A month ago, you may have read about an organization called Women On 20s, whose mission is to put a woman’s face on paper currency by 2020. More than 256,000 followers of the campaign voted to narrow the nominees down from 100 to four. They settled on Rosa Parks, Harriet Tubman, Eleanor Roosevelt, and Wilma Mankiller.

After another voting round, Harriet Tubman has emerged as the nominee that will be used to convince the Treasury Department to make history by better representing history.

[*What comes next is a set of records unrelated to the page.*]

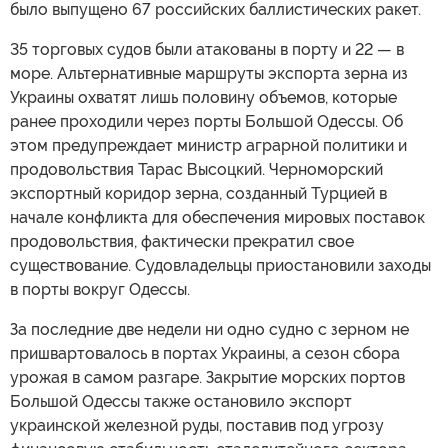
было выпущено 67 российских баллистических ракет.
35 торговых судов были атакованы в порту и 22 — в
море. Альтернативные маршруты экспорта зерна из
Украины охватят лишь половину объемов, которые
ранее проходили через порты Большой Одессы. Об
этом предупреждает министр аграрной политики и
продовольствия Тарас Высоцкий. Черноморский
экспортный коридор зерна, созданный Турцией в
начале конфликта для обеспечения мировых поставок
продовольствия, фактически прекратил свое
существование. Судовладельцы приостановили заходы
в порты вокруг Одессы.
За последние две недели ни одно судно с зерном не
пришвартовалось в портах Украины, а сезон сбора
урожая в самом разгаре. Закрытие морских портов
Большой Одессы также остановило экспорт
украинской железной руды, поставив под угрозу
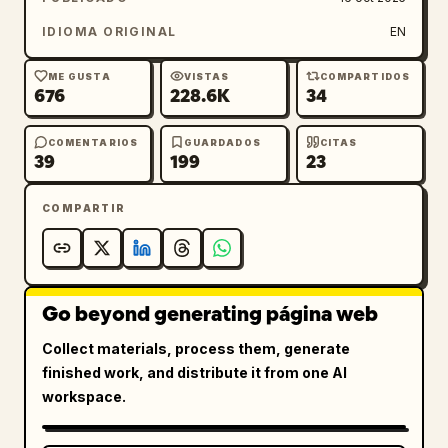
IDIOMA ORIGINAL
EN
ME GUSTA
VISTAS
COMPARTIDOS
676
228.6K
34
COMENTARIOS
GUARDADOS
CITAS
39
199
23
COMPARTIR
Go beyond generating página web
Collect materials, process them, generate
finished work, and distribute it from one AI
workspace.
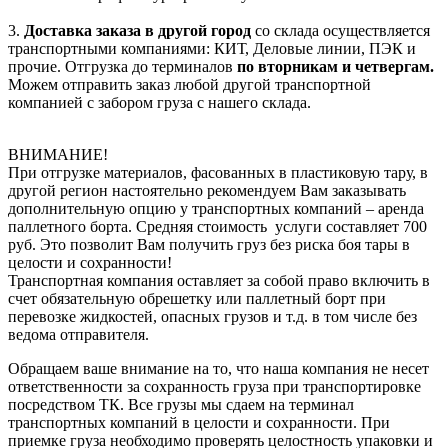
3.
Доставка заказа в другой город
со склада осуществляется
транспортными компаниями: КИТ, Деловые линии, ПЭК и
прочие. Отгрузка до терминалов
по вторникам и четвергам.
Можем отправить заказ любой другой транспортной
компанией с забором груза с нашего склада.
ВНИМАНИЕ!
При отгрузке материалов, фасованных в пластиковую тару, в
другой регион настоятельно рекомендуем Вам заказывать
дополнительную опцию у транспортных компаний – аренда
паллетного борта. Средняя стоимость услуги составляет 700
руб. Это позволит Вам получить груз без риска боя тары в
целости и сохранности!
Транспортная компания оставляет за собой право включить в
счет обязательную обрешетку или паллетный борт при
перевозке жидкостей, опасных грузов и т.д. в том числе без
ведома отправителя.
Обращаем ваше внимание на то, что наша компания не несет
ответственности за сохранность груза при транспортировке
посредством ТК. Все грузы мы сдаем на терминал
транспортных компаний в целости и сохранности. При
приемке груза необходимо проверять целостность упаковки и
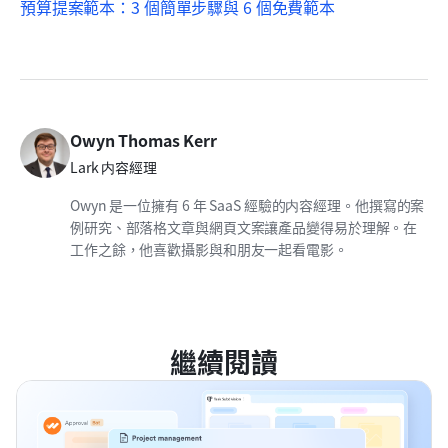
預算提案範本：3 個簡單步驟與 6 個免費範本
Owyn Thomas Kerr
Lark 内容經理
Owyn 是一位擁有 6 年 SaaS 經驗的内容經理。他撰寫的案
例研究、部落格文章與網頁文案讓產品變得易於理解。在
工作之餘，他喜歡攝影與和朋友一起看電影。
繼續閱讀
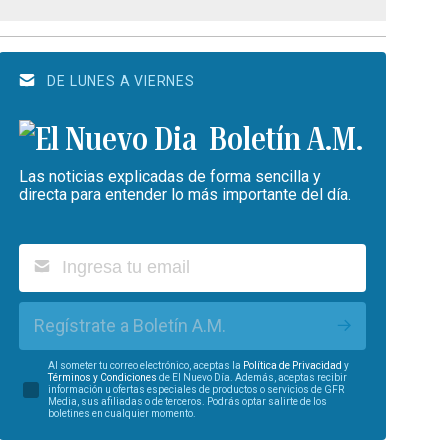
DE LUNES A VIERNES
Boletín A.M.
Las noticias explicadas de forma sencilla y
directa para entender lo más importante del día.
Regístrate a Boletín A.M.
Al someter tu correo electrónico, aceptas la
Política de Privacidad
y
Términos y Condiciones
de El Nuevo Día. Además, aceptas recibir
información u ofertas especiales de productos o servicios de GFR
Media, sus afiliadas o de terceros. Podrás optar salirte de los
boletines en cualquier momento.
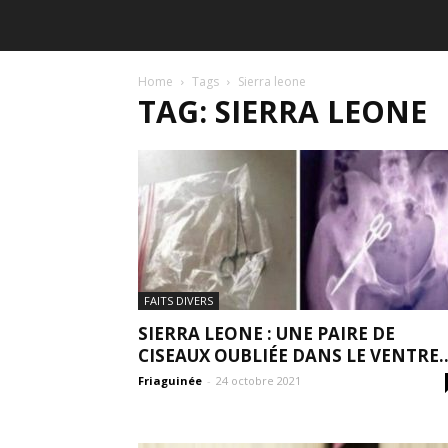
Home
Tags
Sierra leone
TAG: SIERRA LEONE
FAITS DIVERS
SIERRA LEONE : UNE PAIRE DE
CISEAUX OUBLIÉE DANS LE VENTRE..
Friaguinée
-
24 octobre 2021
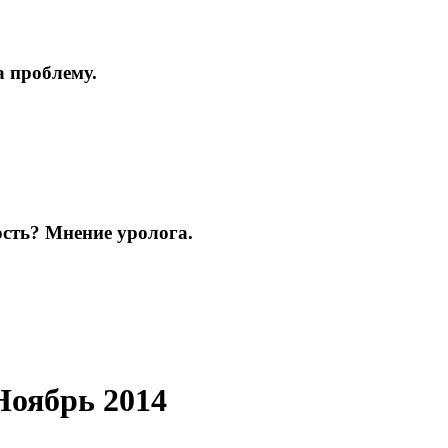
а проблему.
ость? Мнение уролога.
Ноябрь 2014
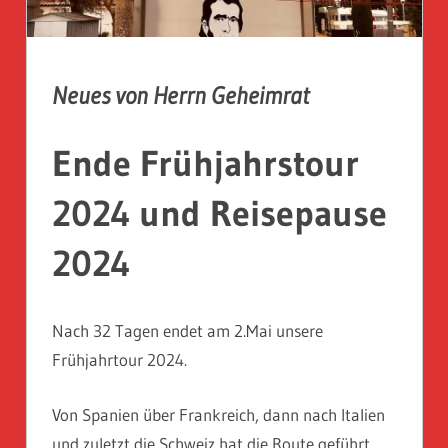
Neues von Herrn Geheimrat
Ende Frühjahrstour
2024 und Reisepause
2024
Nach 32 Tagen endet am 2.Mai unsere
Frühjahrtour 2024.
Von Spanien über Frankreich, dann nach Italien
und zuletzt die Schweiz hat die Route geführt.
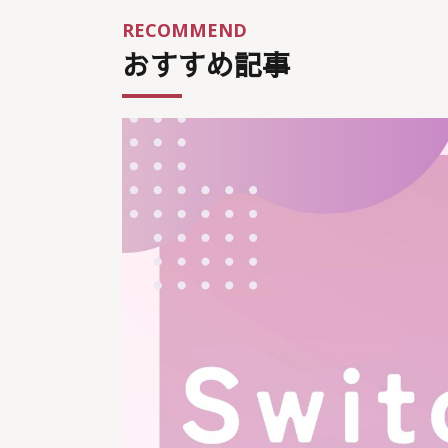
RECOMMEND
おすすめ記事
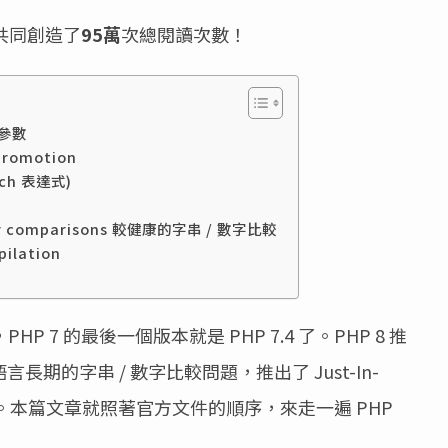
共同創造了
95萬
次總閱讀次數！
名參數
promotion
tch 表達式)
ber comparisons 較健康的字串 / 數字比較
pilation
，PHP 7 的最後一個版本就是 PHP 7.4 了。PHP 8 推
長期的字串 / 數字比較問題，推出了 Just-In-
快執行效率。本篇文章就照著官方文件的順序，來走一遍 PHP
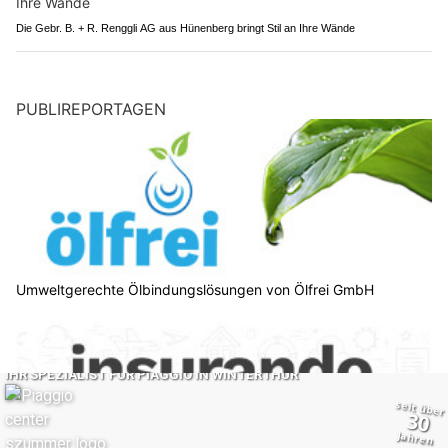
Die Gebr. B. + R. Renggli AG aus Hünenberg bringt Stil an Ihre Wände
PUBLIREPORTAGEN
Umweltgerechte Ölbindungslösungen von Ölfrei GmbH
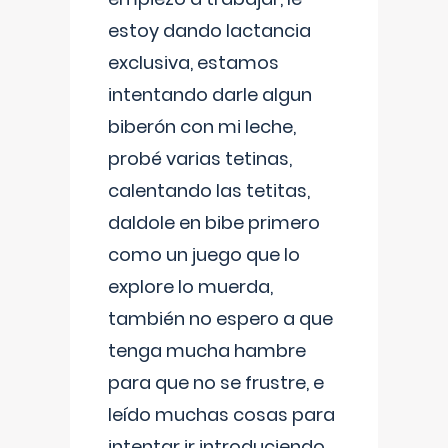
estoy dando lactancia
exclusiva, estamos
intentando darle algun
biberón con mi leche,
probé varias tetinas,
calentando las tetitas,
daldole en bibe primero
como un juego que lo
explore lo muerda,
también no espero a que
tenga mucha hambre
para que no se frustre, e
leído muchas cosas para
intentar ir introduciendo ,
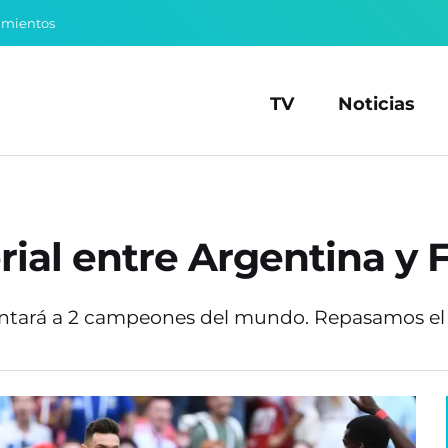
amientos
TV
Noticias
rial entre Argentina y 
frentará a 2 campeones del mundo. Repasamos 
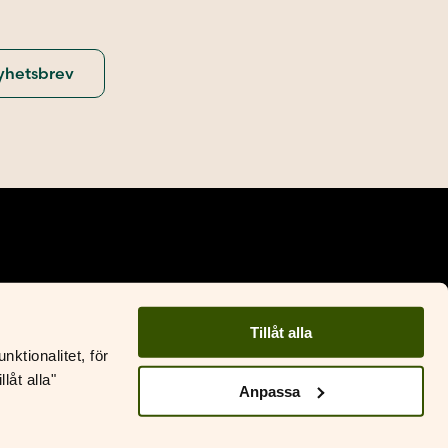
Tillåt alla
Facebook
Instagram
ktionalitet, för
låt alla"
&S Litteratur
Anpassa
ustantamo S&S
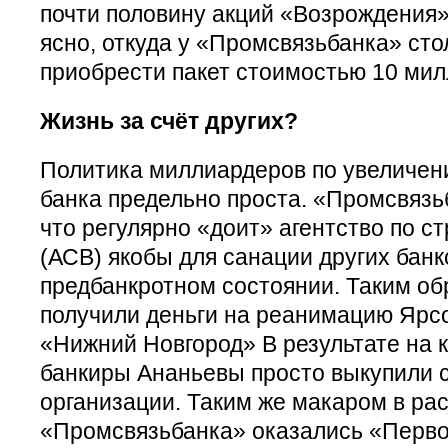
почти половину акций «Возрождения».
ясно, откуда у «Промсвязьбанка» сто
приобрести пакет стоимостью 10 мил
Жизнь за счёт других?
Политика миллиардеров по увеличени
банка предельно проста. «Промсвязь
что регулярно «доит» агентство по с
(АСВ) якобы для санации других банк
предбанкротном состоянии. Таким о
получили деньги на реанимацию Ярс
«Нижний Новгород» В результате на 
банкиры Ананьевы просто выкупили 
организации. Таким же макаром в ра
«Промсвязьбанка» оказались «Перво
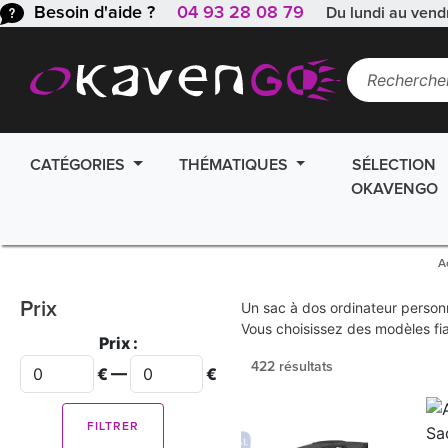
Besoin d'aide ?
04 93 28 08 79
Du lundi au vend
CATÉGORIES
THÉMATIQUES
SÉLECTION
OKAVENGO
A
Prix
Un sac à dos ordinateur personn
Vous choisissez des modèles fi
Prix :
422 résultats
€ —
€
FILTRER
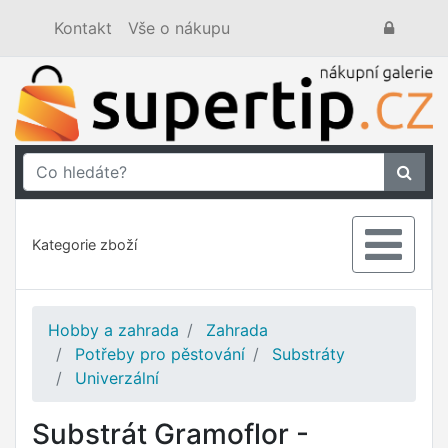
Kontakt
Vše o nákupu
Kategorie zboží
Hobby a zahrada
Zahrada
Potřeby pro pěstování
Substráty
Univerzální
Substrát Gramoflor -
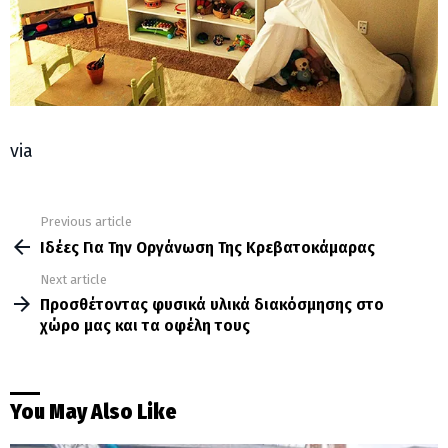
via
Previous article
See
more
Ιδέες Για Την Οργάνωση Της Κρεβατοκάμαρας
Next article
Προσθέτοντας φυσικά υλικά διακόσμησης στο
χώρο μας και τα οφέλη τους
You May Also Like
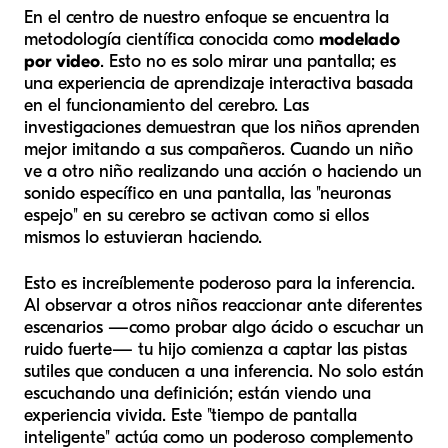
En el centro de nuestro enfoque se encuentra la
metodología científica conocida como
modelado
por video
. Esto no es solo mirar una pantalla; es
una experiencia de aprendizaje interactiva basada
en el funcionamiento del cerebro. Las
investigaciones demuestran que los niños aprenden
mejor imitando a sus compañeros. Cuando un niño
ve a otro niño realizando una acción o haciendo un
sonido específico en una pantalla, las "neuronas
espejo" en su cerebro se activan como si ellos
mismos lo estuvieran haciendo.
Esto es increíblemente poderoso para la inferencia.
Al observar a otros niños reaccionar ante diferentes
escenarios —como probar algo ácido o escuchar un
ruido fuerte— tu hijo comienza a captar las pistas
sutiles que conducen a una inferencia. No solo están
escuchando una definición; están viendo una
experiencia vivida. Este "tiempo de pantalla
inteligente" actúa como un poderoso complemento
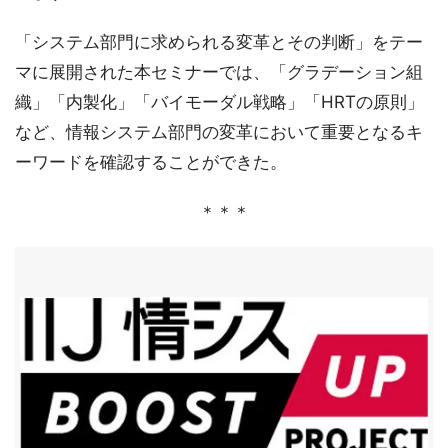
「システム部門に求められる変革とその判断」をテー
マに展開された本セミナーでは、「グラデーション組
織」「内製化」「バイモーダル戦略」「HRTの原則」
など、情報システム部門の変革において重要となるキ
ーワードを確認することができた。
＊＊＊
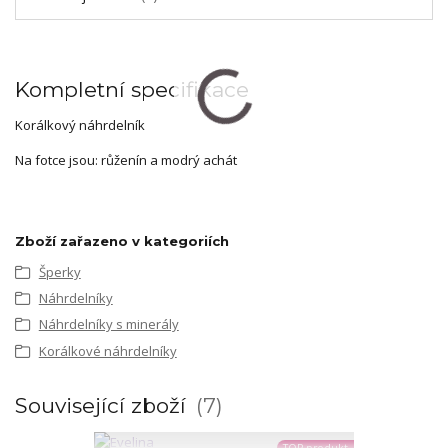
Kompletní specifikace
Korálkový náhrdelník
Na fotce jsou: růženín a modrý achát
Zboží zařazeno v kategoriích
Šperky
Náhrdelníky
Náhrdelníky s minerály
Korálkové náhrdelníky
Související zboží
7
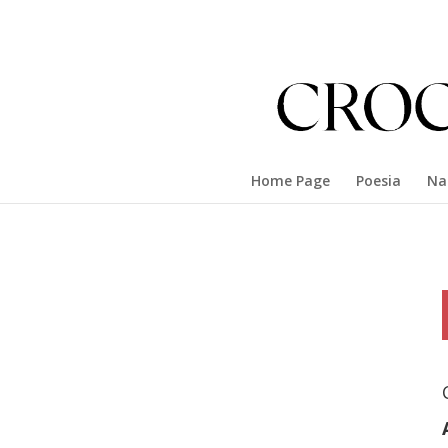
Home Page
Poesia
Na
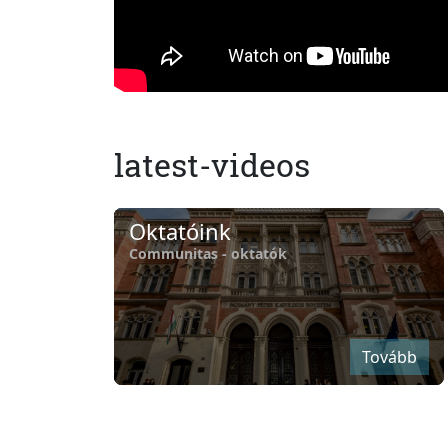
latest-videos
Oktatóink
Communitas - oktatók
Tovább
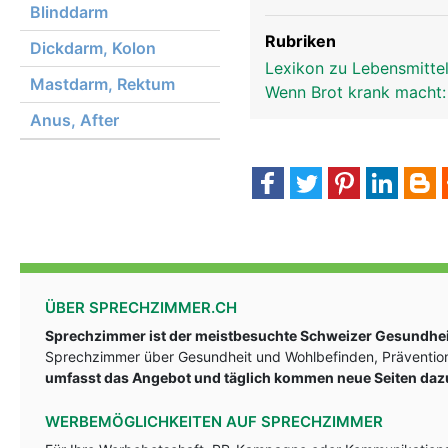
Blinddarm
Rubriken
Dickdarm, Kolon
Lexikon zu Lebensmittel
Mastdarm, Rektum
Wenn Brot krank macht: 
Anus, After
ÜBER SPRECHZIMMER.CH
Sprechzimmer ist der meistbesuchte Schweizer Gesundheit
Sprechzimmer über Gesundheit und Wohlbefinden, Prävention
umfasst das Angebot und täglich kommen neue Seiten daz
WERBEMÖGLICHKEITEN AUF SPRECHZIMMER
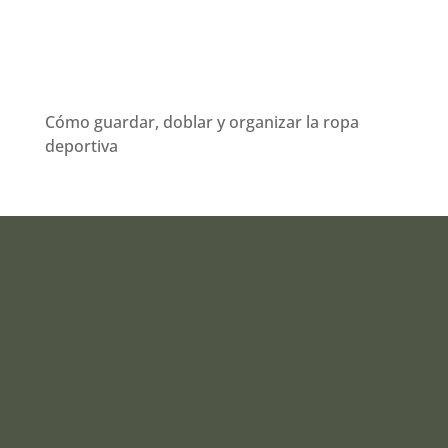
Cómo guardar, doblar y organizar la ropa
deportiva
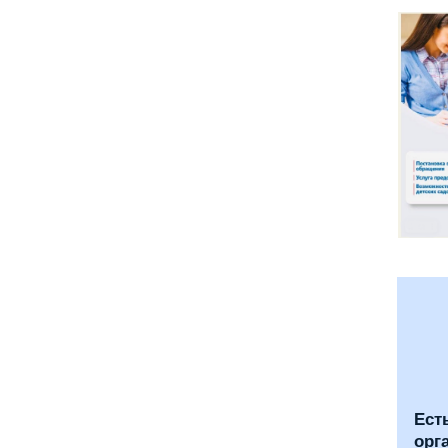
Ест
орг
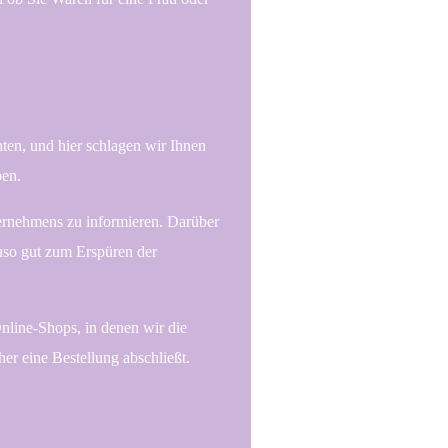
ten, und hier schlagen wir Ihnen
ben.
ternehmens zu informieren. Darüber
uso gut zum Erspüren der
line-Shops, in denen wir die
er eine Bestellung abschließt.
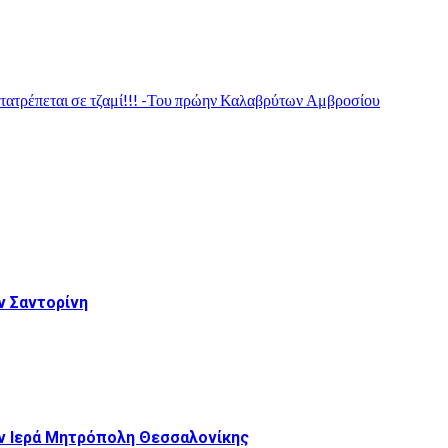
τατρέπεται σε τζαμί!!! -Του πρώην Καλαβρύτων Αμβροσίου
 Σαντορίνη
ν Ιερά Μητρόπολη Θεσσαλονίκης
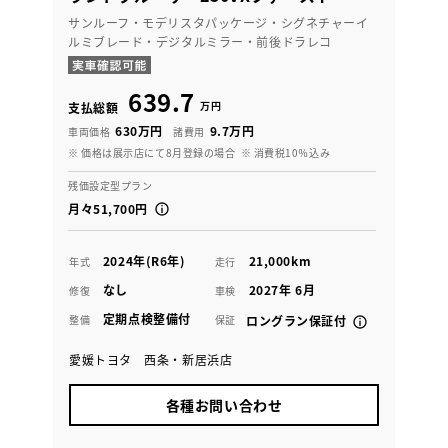
サンルーフ・モデリスタパッケージ・シグネチャーイ
ルミブレード・デジタルミラー・前後ドラレコ
639.7
万円
支払総額
630万円
9.7万円
車両価格
諸費用
※ 価格は展示店にて8月登録の場合
※ 消費税10％込み
残価設定型プラン
月々51,700円
2024年(R6年)
21,000km
年式
走行
なし
2027年 6月
修復
車検
定期点検整備付
整備
保証
ロングラン保証付
愛媛トヨタ 西条・新居浜店
各種お問い合わせ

For those who didn't pay attention in school or are from Mars, Tubman was considered the "Moses" of her time. Born into slavery, she managed to escape to the North and then proceeded to return to the South (19 TIMES!) to lead 300 others—including her siblings and parents—to freedom, using her knowledge of safe-houses. During the Civil War, she served as a cook, nurse, scout and spy for the Union. She even became the first woman in U.S. history to lead a military expedition, which involved destroying a Confederate supply depot and freeing more than 750 slaves.

Despite all of her heroism, the only compensation she received was in the form of a widow's pension of $8 per month. She had to petition Congress to get an increase that reflected her work as a nurse, which the government paid only in part. These issues of recognition make the idea of Tubman gracing the money she was so long denied that much sweeter.